■ **ABOUT THIS EXERCISE**
Any picture in the data below gets skipped; print all the rest exactly.

■ **DATA PROVIDED**
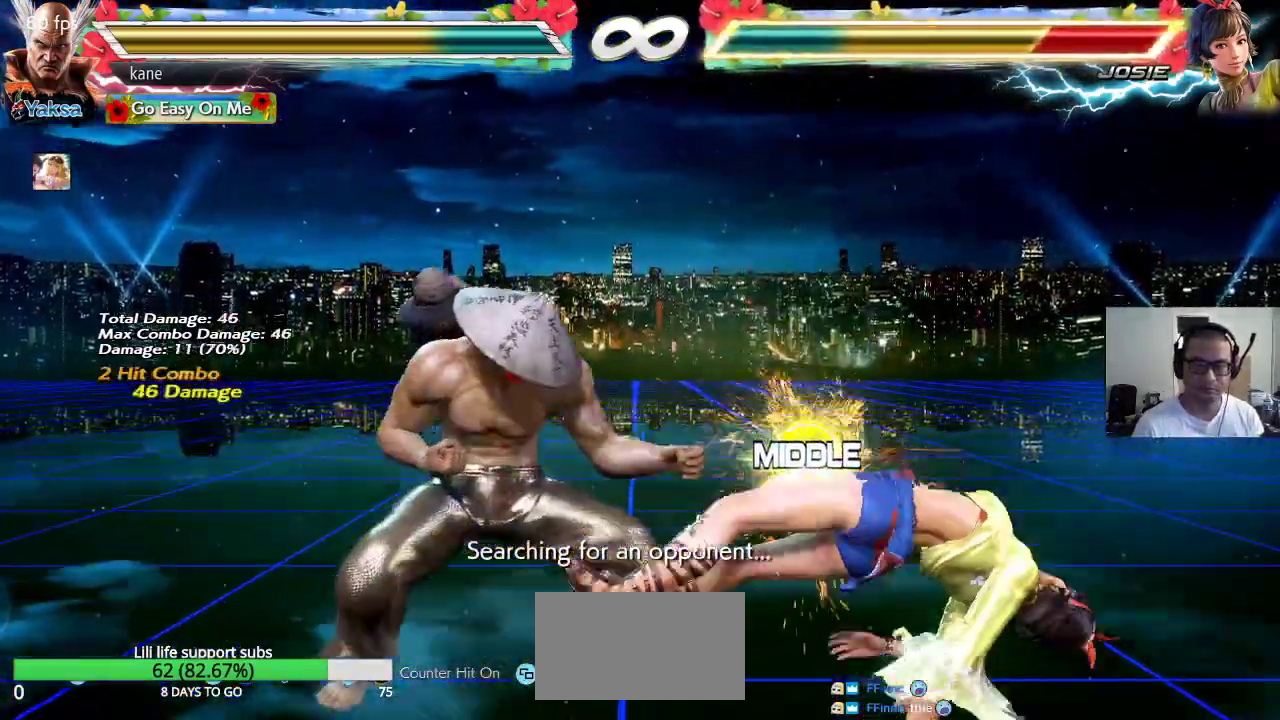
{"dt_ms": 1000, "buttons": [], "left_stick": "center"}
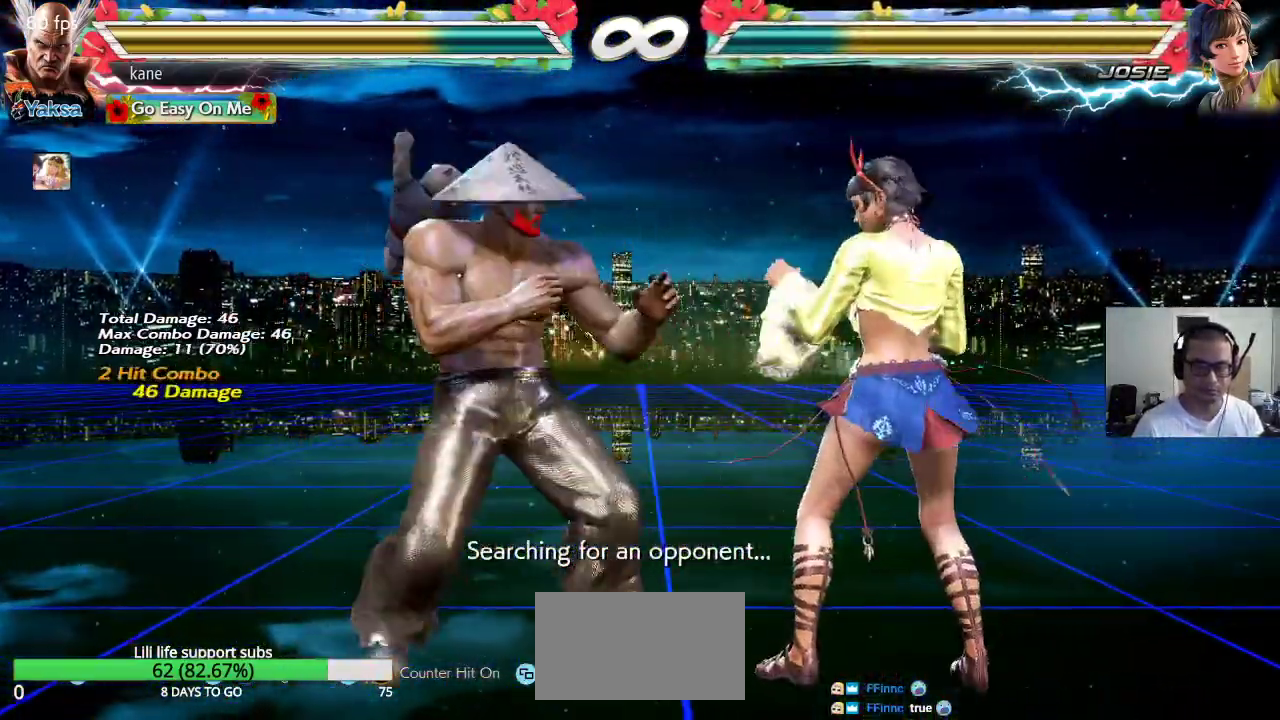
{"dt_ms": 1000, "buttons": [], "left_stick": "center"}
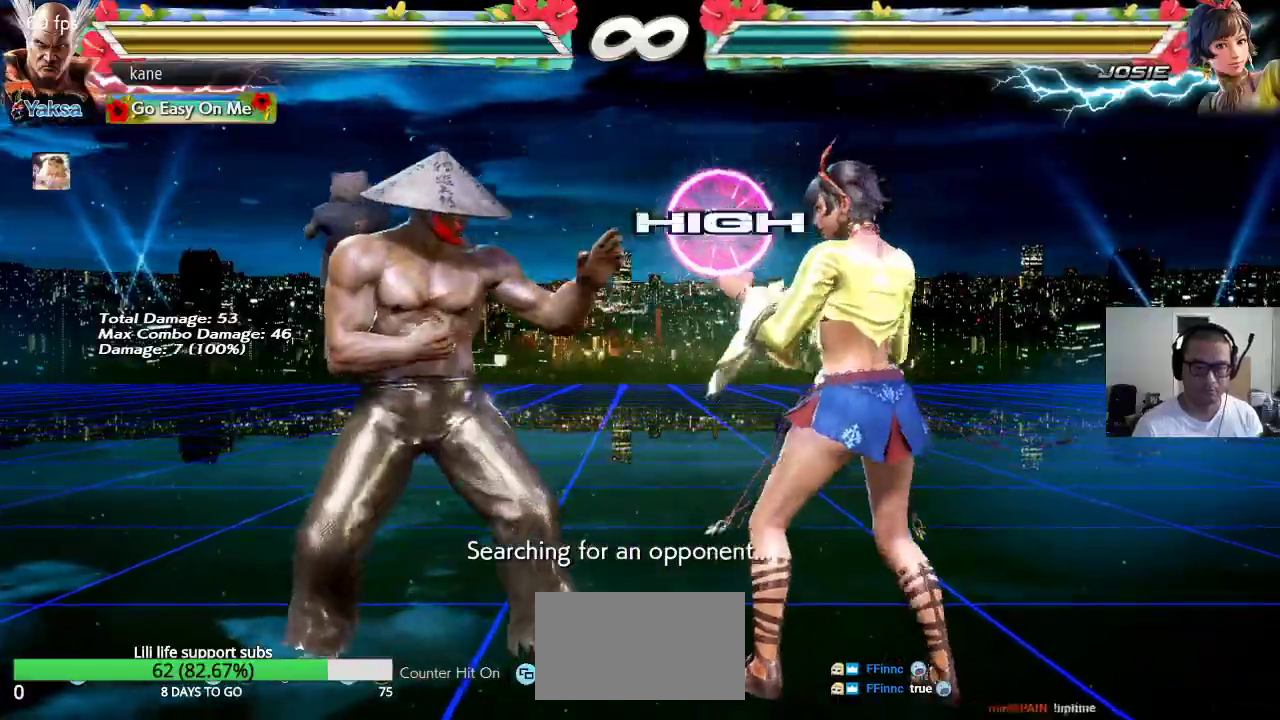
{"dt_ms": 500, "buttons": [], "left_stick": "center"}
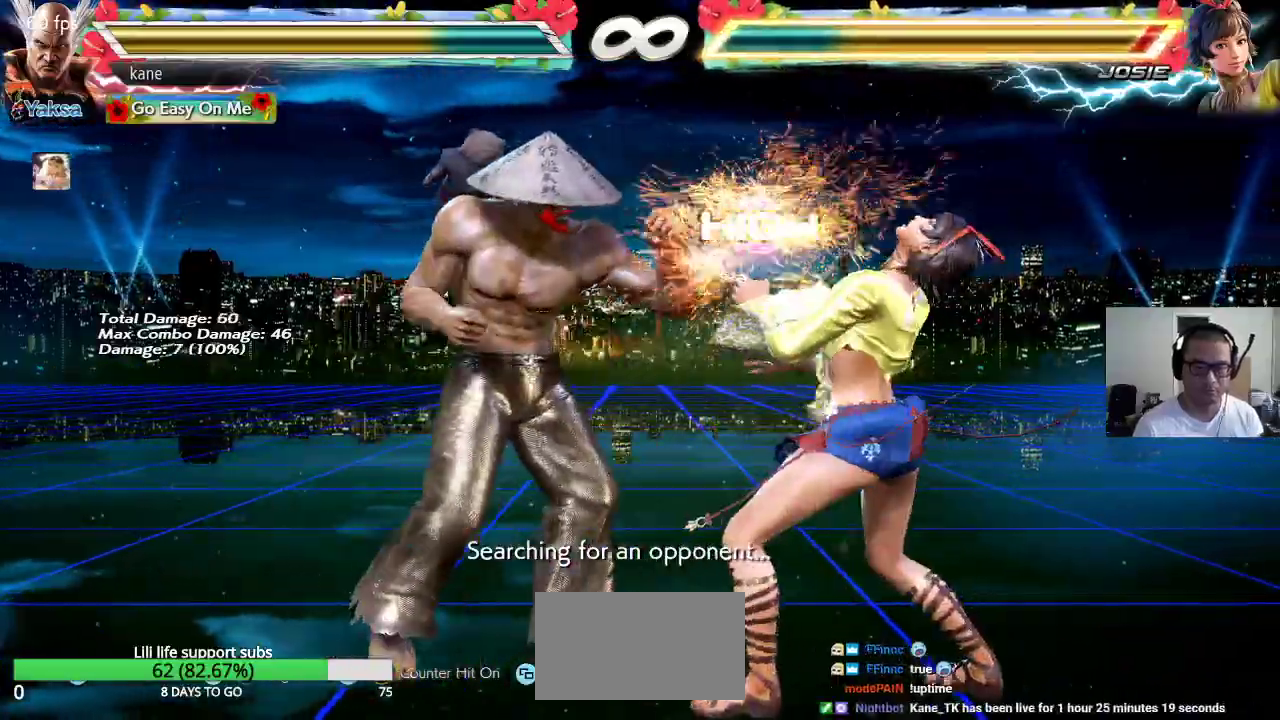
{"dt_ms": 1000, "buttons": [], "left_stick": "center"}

■ **RESULT FOR THIS TASK**
{"dt_ms": 1000, "buttons": [], "left_stick": "center"}
{"dt_ms": 1000, "buttons": [], "left_stick": "center"}
{"dt_ms": 500, "buttons": [], "left_stick": "center"}
{"dt_ms": 1000, "buttons": [], "left_stick": "center"}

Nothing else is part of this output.